* **WORK REQUEST**
Reproduce the records verbatim, starting at the line containing "## v2 features/wishlist" and continuing through the end of the records, both ends included.

* **RECORDS FOR THIS TASK**

□ □ □ □ □ □ □

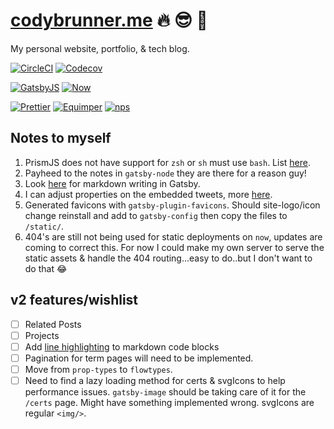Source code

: # [codybrunner.me](https://codybrunner.me) :fire: :sunglasses: :metal:

My personal website, portfolio, & tech blog.

[![CircleCI](https://img.shields.io/circleci/project/github/rockchalkwushock/how-to-open-source.svg?style=flat-square)](https://circleci.com/gh/rockchalkwushock/codybrunner.rocks)
[![Codecov](https://img.shields.io/codecov/c/github/rockchalkwushock/how-to-open-source.svg?style=flat-square)](https://codecov.io/gh/rockchalkwushock/codybrunner.rocks)

[![GatsbyJS](https://img.shields.io/badge/built%20with-gatsbyjs-9D7CBF.svg?style=flat-square)](https://gatsbyjs.org)
[![Now](https://img.shields.io/badge/deployed%20with-now--cli-orange.svg?style=flat-square)](https://github.com/zeit/now-cli)

[![Prettier](https://img.shields.io/badge/styled_with-prettier-ff69b4.svg?style=flat-square)](https://github.com/prettier/prettier)
[![Equimper](https://img.shields.io/badge/code%20style-equimper-blue.svg?style=flat-square)](https://github.com/EQuimper/eslint-config-equimper)
[![nps](https://img.shields.io/badge/scripts%20run%20with-nps-blue.svg?style=flat-square)](https://github.com/kentcdodds/nps)

## Notes to myself

1. PrismJS does not have support for `zsh` or `sh` must use `bash`. List [here](http://prismjs.com/#languages-list).
2. Payheed to the notes in `gatsby-node` they are there for a reason guy!
3. Look [here](https://using-remark.gatsbyjs.org/hello-world-kitchen-sink/) for markdown writing in Gatsby.
4. I can adjust properties on the embedded tweets, more [here](https://dev.twitter.com/web/embedded-tweets/parameters).
5. Generated favicons with `gatsby-plugin-favicons`. Should site-logo/icon change reinstall and add to `gatsby-config` then copy the files to `/static/`.
6. 404's are still not being used for static deployments on `now`, updates are coming to correct this. For now I could make my own server to serve the static assets & handle the 404 routing...easy to do..but I don't want to do that :joy:

## v2 features/wishlist

* [ ] Related Posts
* [ ] Projects
* [ ] Add [line highlighting](https://www.gatsbyjs.org/packages/gatsby-remark-prismjs/#implementation-notes) to markdown code blocks
* [ ] Pagination for term pages will need to be implemented.
* [ ] Move from `prop-types` to `flowtypes`.
* [ ] Need to find a lazy loading method for certs & svgIcons to help performance issues. `gatsby-image` should be taking care of it for the `/certs` page. Might have something implemented wrong. svgIcons are regular `<img/>`.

□ □ □ □ □ □ □

* **SOLUTION TO THE PROBLEM**
## v2 features/wishlist

* [ ] Related Posts
* [ ] Projects
* [ ] Add [line highlighting](https://www.gatsbyjs.org/packages/gatsby-remark-prismjs/#implementation-notes) to markdown code blocks
* [ ] Pagination for term pages will need to be implemented.
* [ ] Move from `prop-types` to `flowtypes`.
* [ ] Need to find a lazy loading method for certs & svgIcons to help performance issues. `gatsby-image` should be taking care of it for the `/certs` page. Might have something implemented wrong. svgIcons are regular `<img/>`.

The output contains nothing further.